Factoring Financing

Factoring Financing

As businesses grow, the quest for expansion also increases. Expansions require capital and even though some businesses have made enough to fund their expansions, other companies need to rely on external funding to expand. Sometimes, businesses do not only need extra cash to expand their businesses. In some cases, that extra cash is required to pay the staff, market the company, purchase an equipment, train staff, or even maintain a regular cash flow.

Fortunately, there are several lending options for small businesses. There are term loans, equipment financing, invoice financing, a business line of credit, and invoice factoring. If you have your businesses cash locked away in an unpaid invoice, you can opt for invoice factoring. Factoring your invoices will make that cash available to you even before your customers pay their invoices.
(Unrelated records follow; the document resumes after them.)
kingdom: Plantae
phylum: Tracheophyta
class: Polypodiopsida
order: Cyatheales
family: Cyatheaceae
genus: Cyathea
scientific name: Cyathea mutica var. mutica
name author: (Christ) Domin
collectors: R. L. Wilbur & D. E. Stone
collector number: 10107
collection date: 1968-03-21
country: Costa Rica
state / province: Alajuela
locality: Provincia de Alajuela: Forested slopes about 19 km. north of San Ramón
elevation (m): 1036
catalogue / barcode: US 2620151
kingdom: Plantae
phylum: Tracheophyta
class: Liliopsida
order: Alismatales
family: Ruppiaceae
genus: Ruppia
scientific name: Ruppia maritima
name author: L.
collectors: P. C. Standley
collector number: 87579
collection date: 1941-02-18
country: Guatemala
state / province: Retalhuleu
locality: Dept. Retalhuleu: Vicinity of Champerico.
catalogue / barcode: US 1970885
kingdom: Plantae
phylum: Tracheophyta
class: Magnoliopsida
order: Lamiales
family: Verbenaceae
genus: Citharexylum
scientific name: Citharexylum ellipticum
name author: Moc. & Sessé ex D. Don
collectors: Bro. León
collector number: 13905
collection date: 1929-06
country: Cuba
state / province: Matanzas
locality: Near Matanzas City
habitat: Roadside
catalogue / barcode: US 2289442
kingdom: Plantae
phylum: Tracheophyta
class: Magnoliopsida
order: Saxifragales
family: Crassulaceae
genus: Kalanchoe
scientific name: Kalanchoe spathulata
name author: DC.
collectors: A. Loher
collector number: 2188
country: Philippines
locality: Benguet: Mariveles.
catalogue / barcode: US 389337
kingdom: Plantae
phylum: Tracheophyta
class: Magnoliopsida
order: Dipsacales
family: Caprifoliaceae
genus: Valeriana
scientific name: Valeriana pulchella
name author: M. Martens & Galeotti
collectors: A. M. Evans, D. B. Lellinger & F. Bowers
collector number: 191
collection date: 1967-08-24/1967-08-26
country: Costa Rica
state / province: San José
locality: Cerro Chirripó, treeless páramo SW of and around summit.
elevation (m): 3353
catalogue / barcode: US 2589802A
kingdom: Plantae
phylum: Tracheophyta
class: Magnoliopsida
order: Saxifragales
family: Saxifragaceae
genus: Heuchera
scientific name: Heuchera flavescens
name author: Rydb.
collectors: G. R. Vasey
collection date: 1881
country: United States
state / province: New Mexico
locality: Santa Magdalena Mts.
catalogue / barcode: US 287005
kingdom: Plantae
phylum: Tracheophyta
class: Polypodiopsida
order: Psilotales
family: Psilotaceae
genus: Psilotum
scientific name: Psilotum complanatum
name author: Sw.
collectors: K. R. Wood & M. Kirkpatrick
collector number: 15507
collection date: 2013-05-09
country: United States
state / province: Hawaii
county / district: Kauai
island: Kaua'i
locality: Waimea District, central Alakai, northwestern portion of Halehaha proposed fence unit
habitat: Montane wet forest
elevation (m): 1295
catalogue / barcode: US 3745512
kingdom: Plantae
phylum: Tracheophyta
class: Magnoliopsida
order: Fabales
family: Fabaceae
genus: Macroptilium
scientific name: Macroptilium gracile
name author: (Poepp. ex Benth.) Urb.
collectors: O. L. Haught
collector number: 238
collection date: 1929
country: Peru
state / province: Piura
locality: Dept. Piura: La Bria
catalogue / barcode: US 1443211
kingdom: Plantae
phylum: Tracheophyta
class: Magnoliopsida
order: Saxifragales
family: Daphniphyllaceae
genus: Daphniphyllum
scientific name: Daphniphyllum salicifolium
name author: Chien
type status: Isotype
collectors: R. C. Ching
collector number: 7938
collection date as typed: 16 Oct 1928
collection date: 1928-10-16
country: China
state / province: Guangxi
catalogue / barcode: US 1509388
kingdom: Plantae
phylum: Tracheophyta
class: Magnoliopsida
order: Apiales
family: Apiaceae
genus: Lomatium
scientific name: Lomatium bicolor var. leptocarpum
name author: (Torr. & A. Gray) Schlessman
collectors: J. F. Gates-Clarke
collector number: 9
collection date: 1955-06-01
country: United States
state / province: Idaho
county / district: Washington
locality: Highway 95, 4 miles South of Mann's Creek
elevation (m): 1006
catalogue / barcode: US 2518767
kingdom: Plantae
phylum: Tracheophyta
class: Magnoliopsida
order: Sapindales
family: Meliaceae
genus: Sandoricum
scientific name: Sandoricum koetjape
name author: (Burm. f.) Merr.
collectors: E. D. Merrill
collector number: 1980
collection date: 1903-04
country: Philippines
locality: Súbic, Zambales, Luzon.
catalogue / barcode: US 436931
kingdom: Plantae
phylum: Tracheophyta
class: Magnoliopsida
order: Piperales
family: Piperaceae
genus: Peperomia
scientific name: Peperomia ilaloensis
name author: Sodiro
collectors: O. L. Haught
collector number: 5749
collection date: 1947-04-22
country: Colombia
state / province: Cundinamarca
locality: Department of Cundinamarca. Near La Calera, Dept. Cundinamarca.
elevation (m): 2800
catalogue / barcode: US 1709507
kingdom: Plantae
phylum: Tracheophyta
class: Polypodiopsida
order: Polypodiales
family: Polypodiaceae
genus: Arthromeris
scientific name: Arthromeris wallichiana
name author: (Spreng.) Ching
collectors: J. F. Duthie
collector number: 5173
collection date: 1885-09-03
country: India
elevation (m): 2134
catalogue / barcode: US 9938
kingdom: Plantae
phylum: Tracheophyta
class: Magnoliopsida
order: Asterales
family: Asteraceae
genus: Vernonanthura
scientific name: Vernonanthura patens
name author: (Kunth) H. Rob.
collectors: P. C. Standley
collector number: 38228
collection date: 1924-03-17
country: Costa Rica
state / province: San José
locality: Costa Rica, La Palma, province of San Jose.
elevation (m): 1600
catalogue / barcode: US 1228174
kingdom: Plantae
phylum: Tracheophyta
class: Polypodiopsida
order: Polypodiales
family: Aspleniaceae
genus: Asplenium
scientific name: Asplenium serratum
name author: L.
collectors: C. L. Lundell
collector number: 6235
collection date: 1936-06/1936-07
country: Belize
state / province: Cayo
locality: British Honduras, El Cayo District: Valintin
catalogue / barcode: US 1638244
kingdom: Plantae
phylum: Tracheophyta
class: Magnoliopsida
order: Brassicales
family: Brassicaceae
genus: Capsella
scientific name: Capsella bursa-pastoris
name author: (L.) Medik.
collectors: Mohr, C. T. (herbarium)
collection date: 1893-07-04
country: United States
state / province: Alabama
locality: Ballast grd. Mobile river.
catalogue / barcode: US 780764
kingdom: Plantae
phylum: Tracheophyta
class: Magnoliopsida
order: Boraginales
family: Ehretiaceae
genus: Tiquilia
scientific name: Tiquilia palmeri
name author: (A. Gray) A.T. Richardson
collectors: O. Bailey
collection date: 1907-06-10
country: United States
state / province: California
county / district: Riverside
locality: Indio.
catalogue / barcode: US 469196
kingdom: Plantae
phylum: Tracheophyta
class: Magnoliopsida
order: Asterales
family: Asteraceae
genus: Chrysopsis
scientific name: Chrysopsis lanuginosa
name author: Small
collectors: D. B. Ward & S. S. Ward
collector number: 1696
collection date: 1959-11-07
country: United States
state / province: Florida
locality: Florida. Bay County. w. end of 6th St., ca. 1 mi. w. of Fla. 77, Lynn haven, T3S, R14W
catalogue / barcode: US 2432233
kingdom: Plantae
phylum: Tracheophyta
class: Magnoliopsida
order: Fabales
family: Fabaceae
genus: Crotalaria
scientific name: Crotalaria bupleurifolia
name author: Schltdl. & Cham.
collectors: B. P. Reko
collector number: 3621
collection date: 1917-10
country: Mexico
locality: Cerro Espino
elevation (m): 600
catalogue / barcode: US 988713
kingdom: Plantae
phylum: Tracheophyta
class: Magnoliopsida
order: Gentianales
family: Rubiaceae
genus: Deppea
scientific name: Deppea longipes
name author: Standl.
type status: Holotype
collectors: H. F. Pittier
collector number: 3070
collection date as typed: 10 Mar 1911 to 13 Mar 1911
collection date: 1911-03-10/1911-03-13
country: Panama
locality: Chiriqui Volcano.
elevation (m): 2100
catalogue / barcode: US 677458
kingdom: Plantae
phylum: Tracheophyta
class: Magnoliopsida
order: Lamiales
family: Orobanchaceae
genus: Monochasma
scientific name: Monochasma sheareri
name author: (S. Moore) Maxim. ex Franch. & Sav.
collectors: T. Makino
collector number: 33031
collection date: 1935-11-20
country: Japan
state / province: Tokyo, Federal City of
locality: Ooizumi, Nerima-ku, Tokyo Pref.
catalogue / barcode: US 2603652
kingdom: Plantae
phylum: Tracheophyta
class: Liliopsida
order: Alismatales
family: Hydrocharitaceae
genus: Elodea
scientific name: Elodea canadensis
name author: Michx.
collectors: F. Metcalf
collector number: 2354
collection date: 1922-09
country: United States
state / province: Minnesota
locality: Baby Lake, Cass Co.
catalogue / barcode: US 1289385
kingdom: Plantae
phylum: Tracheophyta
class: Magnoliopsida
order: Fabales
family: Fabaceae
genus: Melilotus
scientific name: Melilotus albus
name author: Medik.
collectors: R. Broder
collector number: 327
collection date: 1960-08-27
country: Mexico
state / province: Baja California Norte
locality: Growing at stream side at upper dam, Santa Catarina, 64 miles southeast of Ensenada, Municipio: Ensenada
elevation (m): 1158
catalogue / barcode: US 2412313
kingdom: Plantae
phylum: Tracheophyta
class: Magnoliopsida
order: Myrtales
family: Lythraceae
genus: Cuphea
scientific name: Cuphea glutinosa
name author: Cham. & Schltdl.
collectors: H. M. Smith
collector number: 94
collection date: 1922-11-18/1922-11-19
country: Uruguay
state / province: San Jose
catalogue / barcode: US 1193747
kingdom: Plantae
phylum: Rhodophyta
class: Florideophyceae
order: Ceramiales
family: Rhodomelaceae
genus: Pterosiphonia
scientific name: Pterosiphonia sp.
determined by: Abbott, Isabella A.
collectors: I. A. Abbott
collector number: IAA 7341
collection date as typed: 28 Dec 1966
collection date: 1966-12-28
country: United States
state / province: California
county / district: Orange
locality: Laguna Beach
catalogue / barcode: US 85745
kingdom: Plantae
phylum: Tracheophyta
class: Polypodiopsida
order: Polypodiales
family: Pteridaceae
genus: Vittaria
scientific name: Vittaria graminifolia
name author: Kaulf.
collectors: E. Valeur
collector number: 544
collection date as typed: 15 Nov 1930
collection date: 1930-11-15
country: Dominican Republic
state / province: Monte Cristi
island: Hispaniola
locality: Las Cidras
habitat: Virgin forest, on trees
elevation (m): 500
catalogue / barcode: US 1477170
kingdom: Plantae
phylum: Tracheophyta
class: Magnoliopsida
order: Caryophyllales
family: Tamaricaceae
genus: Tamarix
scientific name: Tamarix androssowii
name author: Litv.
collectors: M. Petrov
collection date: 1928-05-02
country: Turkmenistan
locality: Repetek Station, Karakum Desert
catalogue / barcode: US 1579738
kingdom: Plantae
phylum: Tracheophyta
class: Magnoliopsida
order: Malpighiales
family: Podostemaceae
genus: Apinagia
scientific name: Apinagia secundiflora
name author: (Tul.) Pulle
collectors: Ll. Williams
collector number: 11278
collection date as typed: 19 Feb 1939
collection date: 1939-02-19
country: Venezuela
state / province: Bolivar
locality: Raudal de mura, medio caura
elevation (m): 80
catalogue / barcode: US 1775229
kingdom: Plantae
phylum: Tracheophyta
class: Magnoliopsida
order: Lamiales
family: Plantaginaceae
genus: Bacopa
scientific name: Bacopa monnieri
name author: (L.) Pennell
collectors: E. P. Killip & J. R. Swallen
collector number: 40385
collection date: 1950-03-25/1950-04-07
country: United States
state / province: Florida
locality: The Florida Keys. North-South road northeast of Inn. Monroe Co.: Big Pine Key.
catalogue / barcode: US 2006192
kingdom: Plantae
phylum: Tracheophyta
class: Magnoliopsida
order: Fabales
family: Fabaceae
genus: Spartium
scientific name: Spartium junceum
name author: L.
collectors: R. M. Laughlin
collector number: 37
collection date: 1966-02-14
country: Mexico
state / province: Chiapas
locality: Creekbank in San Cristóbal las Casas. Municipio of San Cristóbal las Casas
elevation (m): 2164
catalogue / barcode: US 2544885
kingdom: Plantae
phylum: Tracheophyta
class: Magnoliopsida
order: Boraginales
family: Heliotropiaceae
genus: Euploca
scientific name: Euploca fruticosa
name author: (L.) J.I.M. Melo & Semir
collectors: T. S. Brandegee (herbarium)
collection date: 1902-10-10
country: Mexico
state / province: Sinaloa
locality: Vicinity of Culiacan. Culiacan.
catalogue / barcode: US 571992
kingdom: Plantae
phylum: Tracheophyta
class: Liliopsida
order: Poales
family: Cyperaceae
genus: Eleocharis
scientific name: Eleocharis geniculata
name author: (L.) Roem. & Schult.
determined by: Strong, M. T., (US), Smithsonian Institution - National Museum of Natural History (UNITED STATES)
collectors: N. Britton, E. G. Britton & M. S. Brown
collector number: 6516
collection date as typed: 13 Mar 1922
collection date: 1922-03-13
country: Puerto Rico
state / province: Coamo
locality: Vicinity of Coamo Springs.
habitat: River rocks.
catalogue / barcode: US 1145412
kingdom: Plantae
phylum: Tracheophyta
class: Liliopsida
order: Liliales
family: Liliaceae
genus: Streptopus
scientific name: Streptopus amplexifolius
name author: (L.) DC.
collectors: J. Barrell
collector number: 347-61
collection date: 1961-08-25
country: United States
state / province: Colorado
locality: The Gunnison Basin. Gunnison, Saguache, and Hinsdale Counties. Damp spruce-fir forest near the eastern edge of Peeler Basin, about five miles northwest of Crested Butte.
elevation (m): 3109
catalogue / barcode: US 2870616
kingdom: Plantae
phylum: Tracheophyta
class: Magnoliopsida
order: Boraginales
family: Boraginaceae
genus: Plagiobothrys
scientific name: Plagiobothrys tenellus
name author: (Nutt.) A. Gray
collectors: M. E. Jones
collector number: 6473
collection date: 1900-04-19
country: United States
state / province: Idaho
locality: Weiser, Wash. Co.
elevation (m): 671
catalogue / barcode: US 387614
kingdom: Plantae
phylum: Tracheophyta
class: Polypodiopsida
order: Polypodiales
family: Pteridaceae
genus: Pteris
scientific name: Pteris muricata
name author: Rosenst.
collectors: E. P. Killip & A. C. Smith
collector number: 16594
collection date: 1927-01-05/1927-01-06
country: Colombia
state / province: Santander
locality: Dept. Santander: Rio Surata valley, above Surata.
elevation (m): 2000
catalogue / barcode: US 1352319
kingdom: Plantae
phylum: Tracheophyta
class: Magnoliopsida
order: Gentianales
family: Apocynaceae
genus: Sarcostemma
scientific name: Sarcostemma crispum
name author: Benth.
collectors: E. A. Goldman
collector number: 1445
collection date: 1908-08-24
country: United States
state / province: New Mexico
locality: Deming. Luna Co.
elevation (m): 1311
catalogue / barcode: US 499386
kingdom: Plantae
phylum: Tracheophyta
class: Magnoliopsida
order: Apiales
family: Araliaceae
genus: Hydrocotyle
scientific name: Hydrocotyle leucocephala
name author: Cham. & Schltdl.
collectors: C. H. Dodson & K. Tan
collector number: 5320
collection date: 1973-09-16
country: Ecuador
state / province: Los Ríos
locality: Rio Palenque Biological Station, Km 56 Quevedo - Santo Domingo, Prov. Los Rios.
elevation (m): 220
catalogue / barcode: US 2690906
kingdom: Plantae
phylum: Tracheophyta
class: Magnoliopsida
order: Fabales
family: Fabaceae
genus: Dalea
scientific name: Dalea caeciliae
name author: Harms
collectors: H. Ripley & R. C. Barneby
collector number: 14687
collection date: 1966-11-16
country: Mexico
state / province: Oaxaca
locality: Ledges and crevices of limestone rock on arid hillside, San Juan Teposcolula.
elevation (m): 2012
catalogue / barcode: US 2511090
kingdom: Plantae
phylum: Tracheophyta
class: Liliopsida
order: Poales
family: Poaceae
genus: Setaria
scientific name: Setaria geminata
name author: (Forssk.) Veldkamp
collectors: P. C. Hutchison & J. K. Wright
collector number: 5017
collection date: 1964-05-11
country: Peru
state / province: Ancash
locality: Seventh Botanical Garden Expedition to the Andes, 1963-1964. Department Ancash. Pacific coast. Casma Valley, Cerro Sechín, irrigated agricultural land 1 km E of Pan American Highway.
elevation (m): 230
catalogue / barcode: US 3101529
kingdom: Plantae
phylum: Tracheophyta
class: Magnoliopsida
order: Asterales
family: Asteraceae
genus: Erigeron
In technical terms, invoice factoring is not a loan. It is a method of getting an advance on your unpaid invoices. Invoice factoring companies will take your outstanding invoices and offer a lump sum in exchange. The lump sum is usually a percentage of the invoice amount. This percentage ranges from 80% to 95% in most cases.

Recourse and Non-Recourse Factoring?

When it comes to the risk-bearing aspect of invoice factoring, there are two options. There is the recourse factoring in which you as a business will take responsibility for the invoices your customers did not pay for. If your customers whose invoices you have factored do not pay up, the factoring company will return those invoices to you. You will need to offer a new invoice that is equivalent to or higher than the previous invoice amount.

With the non-recourse factoring, you will sell the invoices to the factoring company. The factoring company will assume responsibility for all the invoices. If a customer does not pay an invoice, the factoring company will take responsibility. Non-recourse invoice factoring is more expensive compared to the recourse factoring because the factoring company bears the risk.

Differences between Invoice Factoring and Bank Loans?

  1. With invoice factoring, the lender does not decide the amount you can receive. It usually depends on your invoice receivables. When your receivables grow, your limit also increases. Although factoring companies have a maximum amount they factor, the limits are usually high. With bank loans, the lender decides how much to offer you. Lenders look at your creditworthiness and decide the loan amount to offer you.
  2. Since invoice factoring is not a loan, you do not assume any debt. When your customers pay their invoices, the advance you received will be automatically cleared. Bank loans, on the other hand, attract interest that you will need to pay along with the principal. The terms of the loan will tell you how long you will repay the loan and the total amount you will be paying.
  3. Any form of business funding requires that the company offering the funds runs a couple of checks on the borrower. This has made it difficult for some small businesses to access financial support for their businesses. This is because most lenders request that your business should be of strong financial standing to access extra funding. Invoice factoring is flexible and different in this aspect. Even if your business does not a good financial standing, you can still qualify for invoice factoring. Factoring companies focus on the financial status of your customers rather than that of your business. This is because it is your customers who will need to the invoice, not you. When you get a bank loan, on the other hand, you will need to prove that your business is creditworthy. The lenders will check your annual tax returns, annual revenue, credit history, and your company’s assets and liabilities. Some lenders even check your personal credit score.
  4. One advantage with invoice factoring is the speed of funding. The initial application and funding process takes less than 7 days. After the initial process, subsequent factoring requests can be funded in less than 24 hours. Application for bank loans can take a few weeks. The lender will need to conduct several checks and the application in itself is also not simple. However, once the loan is approved, the lender will pay the cash into your account.
  5. With invoice factoring, the factoring company can adjust your rate when the invoices you are factoring increases. However, with the bank loan, the annual percentage rate for the loan term remains the same for fixed rates. For variable rates, the rate will depend on certain conditions mentioned by the lender.

Although invoice factoring is a fast method of business funding, it is more expensive compared to bank loans. However, your choice will depend on the situation at hand. If you need fast cash and you have unpaid invoices, you can opt for invoice factoring. However, if you are of good financial standing and do not need the cash urgently, you can opt for the bank loan.